Bill Gross is back (kind of) and he has something to say on the growth versus value debate.
The veteran investor, who retired from fund management in March last year, has published his first investment outlook since 2019, in which he argues that the meteoric rise of growth stocks performance is more tied to real interest rate moves than value stock performance. And so, if real rates move higher, as he thinks they will, value will be poised to outpace growth again.
Never shy about commenting on stocks, even during his days as the manager of Pimco Total Return when it was the largest bond fund on the planet, Gross argues Treasury Inflation-Protected Securities (TIPS) yields are going higher, and that means value stocks are set to outpace their growth counterparts.
To make his argument, Gross dusts off the Gordon Growth Model, or the dividend discount model, a classic stock valuation tool that uses a simple fraction -- the dividend or cash flow a stock will produce for owners divided by a discount rate adjusted for a growth rate of the dividend or cash flow:
Price or Fair Value = dividend or cash flow / (discount rate – growth rate)

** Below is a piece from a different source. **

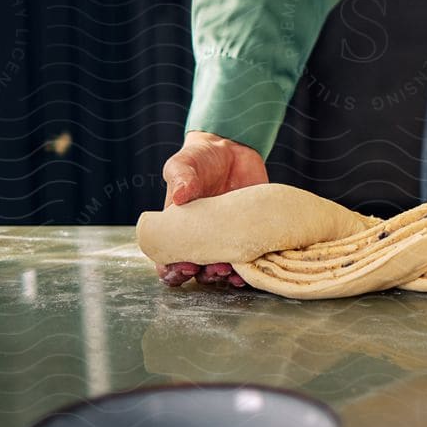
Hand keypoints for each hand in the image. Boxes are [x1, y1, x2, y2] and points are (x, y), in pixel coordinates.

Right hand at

The smaller the denominator is – either from a decreasing discount rate, an increasing growth rate, or both – the higher the present value or fair value of the stock.
Gross argues that low interest rates for the past decade have goosed growth stocks in particular. A decreasing real interest rate combined with a steady growth rate ‘skyrockets the price,’ writes Gross, who takes the discount rate to be the real interest rate of the 10-Year TIPS bond or the real long-term interest rate.
He goes on to show that growth stocks are more highly correlated to moves in TIPS than value stocks. He highlights that Microsoft has .854 r-squared correlation to TIPS over the past two years.
‘When TIP goes up, Microsoft goes up. When TIP goes down (real yields up), Microsoft goes down. (Not daily, but over a week or two weeks’ time),’ he writes.
Gross argues that real interest rates must ascend from their extreme current lows, and that that rise means a higher denominator in the Gordon Model, giving value stocks the opportunity to shine.
Other investors have observed that higher rates benefit value stocks too. The higher growth that usually goes with higher rates often means there is more demand for commodities like oil, and energy is a large part of value indices. Higher rates and a positively sloping yield curve also benefit banks and financials, another large component of value indices.
The call for higher rates isn’t new for Gross. Although Pimco was famous for coining the phrase ‘new normal,’ forecasting tepid economic growth after the financial crisis, Gross struggled in his last years at Total Return with bets not always in accord with a low-growth, low-rate thesis.
Those struggles continued during his mostly unsuccessful run as manager of the Janus Henderson Global Unconstrained Bond fund (now called Janus Henderson Absolute Return Income Opportunities) where he bet against the German bund, arguing that it was ‘the short of a lifetime’ as he assumed its negative interest rate couldn’t persist.